2 weeks, 2 months & 2 hours just to make a green curry. Does that sound like a terribly inefficient way to make a meal and a most unproductive use of time? No doubt.
I inwardly grumbled at this terrible inefficiency as I stood for 2 hours with a backache in the kitchen yesterday, cutting and peeling the many herbs and vegetables that make up this dish according to my recipe. (Peeling dozens of shallots took the most time – anyone knows a hack for this??). These discontents rattled through my head: here I am wasting my time and my life making green curry from scratch just because I happen to have a big harvest of coriander that I don’t know what else to do with. It is much easier and probably yummier to eat green curry at an authentic Thai restaurant, or buy ready-made paste from shops. Why am I doing this??! I have many other more important things to do.
This “time-wasting” process actually began way back in early August when I had spent 2 weeks to mix and prepare a soil for planting by workshop participants. After planting, I had devoted 2 months to caring for the coriander before the final harvest (a picture of the bed is at the top of this page). And finally, I had taken 2 hours to combine and transform coriander, galangal, lemongrass, kaffir lime leaves, shallots, garlic, green chillies, peppercorn, cumin, coriander seeds, shrimp paste and salt into curry.
What a long, arduous process just for a meal!
But then my mind shifted as I sniffed the different stimulating scents of freshly cut herbs and vegetables; as I inhaled the appetising fragrance of freshly-made curry paste cooking in coconut milk; as I taste-tested the first spoonfuls of curry broth. I stopped frowning at my inefficiencies and remembered the goodness in this kind of slowness. I reminded myself that I am trying to heal from a stress- and hurry-induced bad habit and sickness.
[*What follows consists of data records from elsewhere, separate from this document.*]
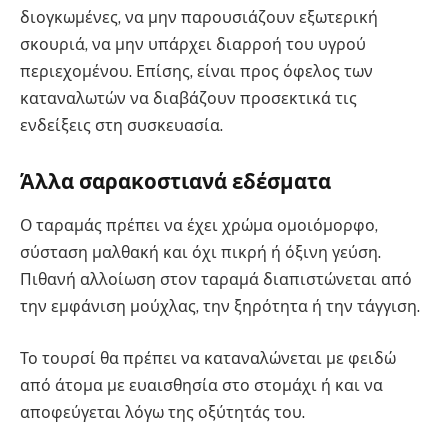
διογκωμένες, να μην παρουσιάζουν εξωτερική
σκουριά, να μην υπάρχει διαρροή του υγρού
περιεχομένου. Επίσης, είναι προς όφελος των
καταναλωτών να διαβάζουν προσεκτικά τις
ενδείξεις στη συσκευασία.
Άλλα σαρακοστιανά εδέσματα
Ο ταραμάς πρέπει να έχει χρώμα ομοιόμορφο,
σύσταση μαλθακή και όχι πικρή ή όξινη γεύση.
Πιθανή αλλοίωση στον ταραμά διαπιστώνεται από
την εμφάνιση μούχλας, την ξηρότητα ή την τάγγιση.
Το τουρσί θα πρέπει να καταναλώνεται με φειδώ
από άτομα με ευαισθησία στο στομάχι ή και να
αποφεύγεται λόγω της οξύτητάς του.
For the last few years, I have suffered from severe gastrointestinal reflux that could get unbearably painful whenever I felt stressed or hurried. This year, I started to feel much better after making deliberate choices to slow down. I used to gobble down my food although I might have nowhere or nothing to rush to after a meal. It was an old and bad habit. Now, I can be the slowest to finish at the dining table. I used to cram my days and even holidays with checklists of productive things to accomplish. Now, I take 2 weeks, 2 months and 2 hours just to make a green curry.
I still get harried and hurried of course, in fact quite often, as old habits die hard, and I have to persistently fight against that tiny but powerful accusing voice in my head telling me that I ought to be more productive with my time and my life by doing more, by keeping busy, by showing results. When I rush my husband to help me accomplish a task, he often asks: is it THAT urgent? must it be done RIGHT NOW? I usually get annoyed with this reply, but it also forces me to reconsider the meaning and motivation for my hurry. Is it to prove or show something to myself or other people? Is it pride? Is it restlessness? Is it an attempt to cover an emptiness with busyness?
During one bout of pain last year, I read these healing words by Thomas Merton, a Trappist monk:
There is a pervasive form of contemporary violence..activism and overwork. The rush and pressure of modern life are a form, perhaps the most common form, of its innate violence. To allow oneself to be carried away by a multitude of conflicting concerns, to surrender to too many demands, to commit oneself to too many projects, to want to help everyone in everything, is to succumb to violence…It kills the root of inner wisdom which makes work fruitful.
Sometimes, I even carry this kind of violence into my garden, working myself or my garden too hard without giving my body and my soil enough rest. Whenever I rush to produce more out of my garden without proper rest for body and soil, I see violence manifest in the form of body sickness and plant sickness. In my next blog post, I will begin a series on how I prepare my soil before and in between plantings with rest being a key process that heals and rejuvenates the soil.
There is goodness in slowness. The global Slow Food Movement started as “a way of saying no to the rise of fast food and fast life. Slow Food means living an unhurried life, taking time to enjoy simple pleasures, starting at the table.”. Growing and making some of my own food is certainly the longest way to eat a meal. It’s totally not an efficient use of my time. Wasting time like this, I may not be able to check off many productive to-dos in my day.
But…I get to experience the small joys of savouring the intoxicating smells of freshly cut and cooked herbs and vegetables, and serving my family and myself wholesome, home-grown, home-cooked slow food on most nights of the week. I get to slow down and smell the roses, or coriander, in this case.